I am broadly interested in the social and economic history of the late medieval Mediterranean (c. 1150-1450), with a particular focus on Catalonia in the thirteenth and fourteenth centuries. Some of my previous research projects have focused on apprenticeship, artisanal labor and guild formation in medieval Catalonia, and on the unexpected commercial networks that brought Tuscan merchants from inland Italian hill-towns across the Mediterranean and into the inner Pyrenees. My broader interests include medieval economic development, inter-regional economic connectivity, artisanal production, notarial culture and new methods for using notarial sources, women’s economic activities, family structure and demography, and the use of quantitative/statistical methods and relational databases for historical inquiry.
I am currently pursuing research in a number of directions. Most significantly, my current book project examines the economic development and shifting economic connectivity of a medium-sized town in the Catalan Pyrenees, Puigcerdà, and its surrounding valley, Cerdanya, during a key period of economic transition (from 1260 to 1360), when the European economy broadly transitioned from prolonged growth to enduring recession. In the late thirteenth century the Cerdanian economy grew considerably as it became centered on the production of cloth for export, and Puigcerdà’s cloth came to be regularly exported into Catalonia, Aragon, Navarre, Castile and across the Mediterranean. But the region’s population and economy contracted considerably in the 1340s, after the fall of the independent Crown of Mallorca, of which it had been a part; it then entered an enduring economic and demographic decline as it found itself increasingly on the periphery of an ever more economically and politically centralized Crown of Aragon.

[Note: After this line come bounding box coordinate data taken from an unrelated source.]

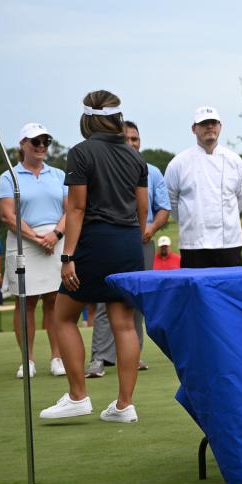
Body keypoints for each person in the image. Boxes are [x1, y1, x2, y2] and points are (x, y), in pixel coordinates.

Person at [39, 90, 148, 423]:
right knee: (124, 324)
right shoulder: (135, 156)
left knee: (63, 316)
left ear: (88, 118)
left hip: (94, 244)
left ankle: (77, 396)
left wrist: (67, 256)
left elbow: (77, 207)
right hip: (129, 243)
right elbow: (142, 208)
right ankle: (124, 405)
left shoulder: (81, 152)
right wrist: (131, 238)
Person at [86, 120, 171, 378]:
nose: (132, 143)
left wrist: (151, 229)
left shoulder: (153, 172)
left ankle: (132, 357)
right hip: (110, 241)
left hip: (142, 241)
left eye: (135, 139)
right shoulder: (106, 168)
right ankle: (99, 358)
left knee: (136, 300)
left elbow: (163, 209)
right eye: (126, 139)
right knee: (105, 300)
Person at [0, 122, 68, 378]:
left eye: (45, 142)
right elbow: (7, 215)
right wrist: (37, 238)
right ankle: (27, 360)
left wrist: (56, 234)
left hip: (55, 239)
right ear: (23, 145)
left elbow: (70, 210)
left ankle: (57, 357)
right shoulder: (10, 176)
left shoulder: (59, 175)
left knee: (54, 300)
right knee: (25, 302)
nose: (41, 146)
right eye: (35, 142)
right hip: (24, 240)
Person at [165, 106, 242, 268]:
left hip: (229, 242)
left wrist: (227, 216)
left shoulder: (235, 161)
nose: (209, 127)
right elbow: (171, 201)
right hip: (193, 243)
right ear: (194, 128)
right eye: (204, 123)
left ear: (220, 126)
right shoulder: (178, 163)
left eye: (213, 123)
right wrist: (190, 219)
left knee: (229, 290)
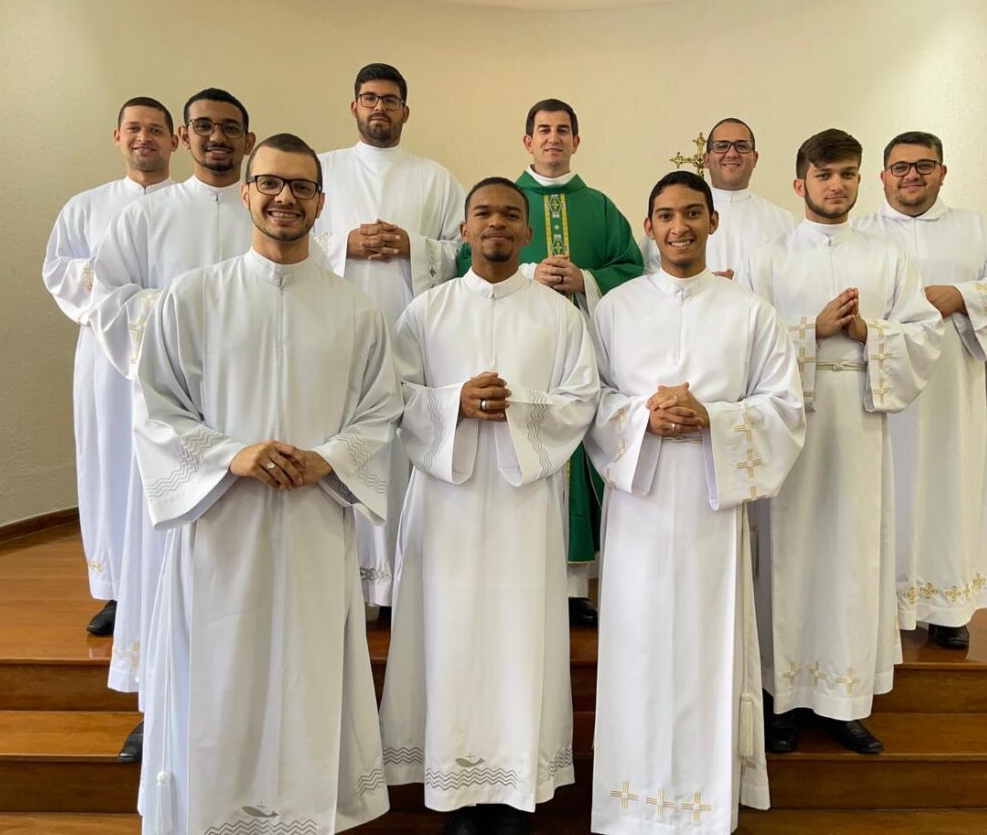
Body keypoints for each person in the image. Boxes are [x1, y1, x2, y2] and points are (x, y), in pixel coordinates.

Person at [133, 133, 401, 835]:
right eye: (272, 184)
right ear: (247, 191)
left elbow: (380, 414)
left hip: (314, 522)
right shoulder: (192, 298)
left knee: (306, 677)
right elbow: (156, 410)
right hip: (222, 524)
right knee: (222, 676)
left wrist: (331, 458)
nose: (286, 198)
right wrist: (231, 455)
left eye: (302, 187)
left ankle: (303, 815)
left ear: (320, 200)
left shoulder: (356, 310)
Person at [587, 171, 805, 834]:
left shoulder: (751, 312)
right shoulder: (614, 310)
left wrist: (710, 417)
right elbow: (587, 401)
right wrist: (642, 417)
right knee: (637, 650)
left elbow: (785, 410)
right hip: (640, 508)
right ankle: (631, 801)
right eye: (664, 215)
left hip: (713, 508)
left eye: (691, 213)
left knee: (708, 650)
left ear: (713, 222)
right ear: (648, 228)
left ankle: (704, 801)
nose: (678, 226)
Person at [380, 177, 599, 835]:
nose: (497, 223)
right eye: (484, 213)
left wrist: (517, 410)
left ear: (528, 232)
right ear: (465, 231)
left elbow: (581, 400)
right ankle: (452, 789)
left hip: (522, 501)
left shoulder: (559, 315)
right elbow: (393, 397)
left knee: (518, 636)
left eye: (511, 213)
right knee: (446, 635)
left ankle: (511, 786)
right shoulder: (427, 310)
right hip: (445, 500)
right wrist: (454, 403)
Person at [738, 129, 942, 755]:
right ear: (800, 183)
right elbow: (744, 345)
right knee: (784, 556)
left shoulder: (886, 259)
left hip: (857, 423)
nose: (838, 185)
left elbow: (924, 336)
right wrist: (811, 331)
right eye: (825, 174)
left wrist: (868, 332)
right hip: (789, 428)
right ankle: (777, 696)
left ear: (860, 181)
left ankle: (843, 700)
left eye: (849, 174)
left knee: (852, 558)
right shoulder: (766, 260)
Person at [89, 88, 256, 762]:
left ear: (249, 139)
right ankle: (158, 708)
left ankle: (240, 707)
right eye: (205, 127)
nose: (218, 138)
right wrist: (185, 313)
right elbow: (108, 302)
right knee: (165, 566)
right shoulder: (148, 215)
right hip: (173, 423)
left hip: (250, 418)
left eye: (231, 129)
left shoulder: (269, 209)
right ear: (186, 139)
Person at [457, 98, 643, 624]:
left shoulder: (601, 206)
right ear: (527, 142)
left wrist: (585, 279)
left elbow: (632, 269)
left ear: (576, 142)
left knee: (576, 450)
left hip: (577, 345)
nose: (553, 138)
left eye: (563, 130)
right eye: (543, 130)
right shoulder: (500, 202)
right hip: (516, 344)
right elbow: (463, 261)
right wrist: (531, 270)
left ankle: (573, 585)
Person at [857, 131, 987, 650]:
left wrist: (960, 294)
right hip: (883, 394)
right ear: (883, 175)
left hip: (950, 392)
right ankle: (880, 605)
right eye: (901, 166)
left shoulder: (975, 229)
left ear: (943, 172)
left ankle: (946, 606)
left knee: (947, 487)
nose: (912, 175)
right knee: (882, 491)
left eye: (924, 165)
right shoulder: (860, 234)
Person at [315, 62, 466, 613]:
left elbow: (461, 252)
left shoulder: (436, 178)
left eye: (391, 100)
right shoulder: (323, 170)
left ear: (406, 110)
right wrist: (343, 246)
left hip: (409, 336)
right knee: (343, 444)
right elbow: (289, 237)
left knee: (400, 453)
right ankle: (350, 586)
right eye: (369, 98)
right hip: (336, 335)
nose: (380, 107)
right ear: (354, 106)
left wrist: (413, 246)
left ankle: (400, 583)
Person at [41, 96, 177, 637]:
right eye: (134, 129)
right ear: (117, 138)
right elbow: (59, 271)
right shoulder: (85, 207)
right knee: (108, 461)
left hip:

I am also examining the structures of economic activity and of rural and urban society in a number of other projects. My work relies primarily on the use of notarial registers. These are books of daily legal and economic acts (such as wills, marriages, labor contracts, sales, loans, etc.), which record the activities of common medieval men and women and offer unprecedented insight into their lives. I thus also research the spread of notarial culture in the medieval Mediterranean and seek to find new quantitative methods to unlock the potential of notarial sources. I am currently developing a method for how to estimate the size of medieval populations based on appearances within notarial sources which will offer new insight into medieval demographic trends prior to the advent of the first tax censuses in the late fourteenth century. I am also currently examining women’s representation and participation in medieval Catalan notarial acts and the extent to which this does and does not accurately represent their participation in the medieval Catalan economy.
My research has been supported by a Fulbright U.S. Student Grant to Spain, a Frederic C. Lane Dissertation Grant from the Medieval Academy of America, and a Lynn White Fellowship from the UCLA Center for Medieval and Renaissance Studies among other sources.